Polish Ophthalmological Society revised guidelines for the management of retinopathy of prematurity

Abstract

According to the consensus of Polish neonatologists and the Pediatric Ophthalmology Section of Polish Ophthalmological Society, screening for retinopathy of prematurity (ROP) should be performed in children born ≤ 33 weeks of gestational age with birth weight ≤ 1800 g and in premature infants born over 33 weeks and weighing over 1800 g with respiratory failure, low weight gain and other pathologies connected with prematurity qualified by the neonatologist due to the general condition and high risk of ROP. The recommended time of the first examination is in the 4th week of chronological age.

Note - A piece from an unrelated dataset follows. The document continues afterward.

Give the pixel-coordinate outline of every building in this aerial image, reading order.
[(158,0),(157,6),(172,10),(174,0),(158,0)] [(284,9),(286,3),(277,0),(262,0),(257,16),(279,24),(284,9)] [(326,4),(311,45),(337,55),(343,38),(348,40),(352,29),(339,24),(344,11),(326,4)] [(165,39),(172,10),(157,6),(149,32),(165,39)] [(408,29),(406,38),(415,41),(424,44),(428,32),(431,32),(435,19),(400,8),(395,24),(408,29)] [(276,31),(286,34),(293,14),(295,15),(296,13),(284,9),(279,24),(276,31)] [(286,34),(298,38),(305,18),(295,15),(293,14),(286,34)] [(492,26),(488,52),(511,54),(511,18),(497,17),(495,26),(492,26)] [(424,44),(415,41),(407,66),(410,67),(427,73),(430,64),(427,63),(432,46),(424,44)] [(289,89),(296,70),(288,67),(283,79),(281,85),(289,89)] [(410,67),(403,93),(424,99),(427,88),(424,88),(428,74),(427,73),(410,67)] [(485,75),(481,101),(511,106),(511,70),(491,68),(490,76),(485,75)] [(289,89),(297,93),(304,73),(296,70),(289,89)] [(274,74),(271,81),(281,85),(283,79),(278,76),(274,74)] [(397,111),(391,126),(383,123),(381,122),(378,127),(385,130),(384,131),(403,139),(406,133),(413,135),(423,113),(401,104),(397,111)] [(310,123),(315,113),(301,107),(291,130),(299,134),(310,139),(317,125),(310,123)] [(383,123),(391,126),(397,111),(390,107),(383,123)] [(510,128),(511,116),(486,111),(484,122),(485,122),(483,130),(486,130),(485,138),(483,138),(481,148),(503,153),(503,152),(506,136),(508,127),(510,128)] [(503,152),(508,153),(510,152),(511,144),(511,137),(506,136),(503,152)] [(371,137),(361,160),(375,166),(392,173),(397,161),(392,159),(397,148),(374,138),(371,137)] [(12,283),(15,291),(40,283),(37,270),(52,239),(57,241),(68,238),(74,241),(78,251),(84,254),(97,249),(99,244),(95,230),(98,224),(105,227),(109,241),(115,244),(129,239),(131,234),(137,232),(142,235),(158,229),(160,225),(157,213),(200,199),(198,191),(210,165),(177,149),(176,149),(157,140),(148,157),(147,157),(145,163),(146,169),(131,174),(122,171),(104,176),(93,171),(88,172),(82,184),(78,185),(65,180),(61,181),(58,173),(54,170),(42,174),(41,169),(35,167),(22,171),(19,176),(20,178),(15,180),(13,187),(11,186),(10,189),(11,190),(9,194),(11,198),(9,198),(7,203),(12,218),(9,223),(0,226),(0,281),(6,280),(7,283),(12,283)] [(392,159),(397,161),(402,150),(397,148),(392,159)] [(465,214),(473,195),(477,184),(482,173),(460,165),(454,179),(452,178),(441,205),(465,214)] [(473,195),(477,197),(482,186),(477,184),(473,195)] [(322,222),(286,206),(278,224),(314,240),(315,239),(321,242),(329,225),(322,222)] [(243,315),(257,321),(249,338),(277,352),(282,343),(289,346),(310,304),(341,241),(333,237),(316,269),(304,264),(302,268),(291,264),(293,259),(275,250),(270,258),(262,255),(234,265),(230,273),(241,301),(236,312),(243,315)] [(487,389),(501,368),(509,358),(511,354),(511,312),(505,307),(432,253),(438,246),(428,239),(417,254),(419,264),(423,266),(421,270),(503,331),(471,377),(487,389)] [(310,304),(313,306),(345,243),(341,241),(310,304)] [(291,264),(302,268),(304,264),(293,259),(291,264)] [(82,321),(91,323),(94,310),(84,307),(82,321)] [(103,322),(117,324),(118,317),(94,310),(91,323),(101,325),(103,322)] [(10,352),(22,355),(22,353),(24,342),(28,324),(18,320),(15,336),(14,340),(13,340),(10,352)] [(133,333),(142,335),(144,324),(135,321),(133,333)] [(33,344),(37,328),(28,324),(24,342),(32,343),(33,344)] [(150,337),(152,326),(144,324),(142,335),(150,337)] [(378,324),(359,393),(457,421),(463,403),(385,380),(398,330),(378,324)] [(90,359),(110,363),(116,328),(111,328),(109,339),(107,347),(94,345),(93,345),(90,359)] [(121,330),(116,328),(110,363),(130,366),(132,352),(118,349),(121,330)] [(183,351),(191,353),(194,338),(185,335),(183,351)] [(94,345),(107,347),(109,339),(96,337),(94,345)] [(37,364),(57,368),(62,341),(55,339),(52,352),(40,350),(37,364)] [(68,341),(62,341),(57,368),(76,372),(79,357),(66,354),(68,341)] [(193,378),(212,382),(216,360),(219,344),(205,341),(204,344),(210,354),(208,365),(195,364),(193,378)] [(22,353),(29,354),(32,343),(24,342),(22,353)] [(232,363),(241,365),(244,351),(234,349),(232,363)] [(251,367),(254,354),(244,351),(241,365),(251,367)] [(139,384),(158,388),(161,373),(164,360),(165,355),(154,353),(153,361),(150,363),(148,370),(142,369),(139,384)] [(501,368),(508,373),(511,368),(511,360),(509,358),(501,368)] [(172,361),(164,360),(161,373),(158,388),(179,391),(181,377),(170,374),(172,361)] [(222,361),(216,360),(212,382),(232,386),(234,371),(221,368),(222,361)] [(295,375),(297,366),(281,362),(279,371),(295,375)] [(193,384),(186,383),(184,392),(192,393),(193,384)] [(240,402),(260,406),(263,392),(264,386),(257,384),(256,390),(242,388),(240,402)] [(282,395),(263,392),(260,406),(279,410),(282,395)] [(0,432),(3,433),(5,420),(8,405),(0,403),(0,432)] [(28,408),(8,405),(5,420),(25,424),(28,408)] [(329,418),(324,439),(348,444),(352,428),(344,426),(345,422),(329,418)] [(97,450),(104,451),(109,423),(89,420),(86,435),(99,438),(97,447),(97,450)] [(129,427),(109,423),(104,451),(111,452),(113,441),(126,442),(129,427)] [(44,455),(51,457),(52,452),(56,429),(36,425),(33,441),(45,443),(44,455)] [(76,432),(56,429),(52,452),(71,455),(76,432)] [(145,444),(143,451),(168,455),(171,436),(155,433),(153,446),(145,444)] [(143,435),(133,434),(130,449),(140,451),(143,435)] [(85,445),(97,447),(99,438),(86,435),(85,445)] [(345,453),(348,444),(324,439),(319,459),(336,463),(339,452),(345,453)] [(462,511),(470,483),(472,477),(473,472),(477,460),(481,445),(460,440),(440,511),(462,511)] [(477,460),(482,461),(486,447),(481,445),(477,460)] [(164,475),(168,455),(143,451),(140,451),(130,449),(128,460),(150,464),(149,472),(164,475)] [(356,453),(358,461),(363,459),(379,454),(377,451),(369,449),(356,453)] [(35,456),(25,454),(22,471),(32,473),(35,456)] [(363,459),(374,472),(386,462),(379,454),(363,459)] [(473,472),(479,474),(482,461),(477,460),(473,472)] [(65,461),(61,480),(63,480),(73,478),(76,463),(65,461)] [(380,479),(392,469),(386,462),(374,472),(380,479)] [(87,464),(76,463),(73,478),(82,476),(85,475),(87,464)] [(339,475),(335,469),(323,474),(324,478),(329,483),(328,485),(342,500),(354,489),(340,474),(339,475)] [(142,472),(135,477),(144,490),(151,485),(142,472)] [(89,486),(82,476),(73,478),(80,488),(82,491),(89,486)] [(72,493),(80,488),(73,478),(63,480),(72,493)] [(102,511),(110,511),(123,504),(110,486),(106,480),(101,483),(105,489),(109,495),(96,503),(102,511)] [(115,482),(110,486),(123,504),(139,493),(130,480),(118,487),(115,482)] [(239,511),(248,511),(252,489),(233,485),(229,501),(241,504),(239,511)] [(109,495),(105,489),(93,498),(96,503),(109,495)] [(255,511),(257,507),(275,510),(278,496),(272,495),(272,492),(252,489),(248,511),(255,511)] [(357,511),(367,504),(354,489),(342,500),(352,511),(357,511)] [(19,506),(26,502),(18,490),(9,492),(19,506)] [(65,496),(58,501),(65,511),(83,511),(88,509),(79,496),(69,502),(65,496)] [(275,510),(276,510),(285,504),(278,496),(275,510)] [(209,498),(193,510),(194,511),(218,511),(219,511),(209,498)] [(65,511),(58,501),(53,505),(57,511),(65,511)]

Subsequent examinations should be performed at the intervals depending on the retinal vascularization in periods of one to three weeks. If a child is discharged from the hospital before a complete retinal vascularization, parents/guardians must be informed of the need for timely follow-up check-up ophthalmic visits. In the treatment of ROP, laser photocoagulation of the avascular retina or intravitreal anti-VEGF injections (bevacizumab, ranibizumab, aflibercept) are used. Diode or argon laser therapy remains the method of choice for ROP treatment. Current global guidelines do not specify strict indications for the use of anti-VEGF therapy. Available observations suggest its effectiveness in the treatment of aggressive posterior ROP (APROP). Anti-VEGF therapy can be used in patients in whom photocoagulation is difficult or impossible, e.g. when corneal, lens or vitreous haze occurs, or when pupil dilatation is not possible. Treatment should be performed no later than 72 hours after diagnosis. If retinal detachment occurs despite treatment, it is recommended to perform a vitrectomy in selected cases. Treatment is necessary for ROP type 1, defined as: 1. Any stage of ROP in zone I with plus disease, 2. Stage 3 ROP without plus disease in zone I, 3. Stage 2 or 3 with plus disease in zone II. Treatment for both eyes should be considered when ROP type 1 is present in only one eye.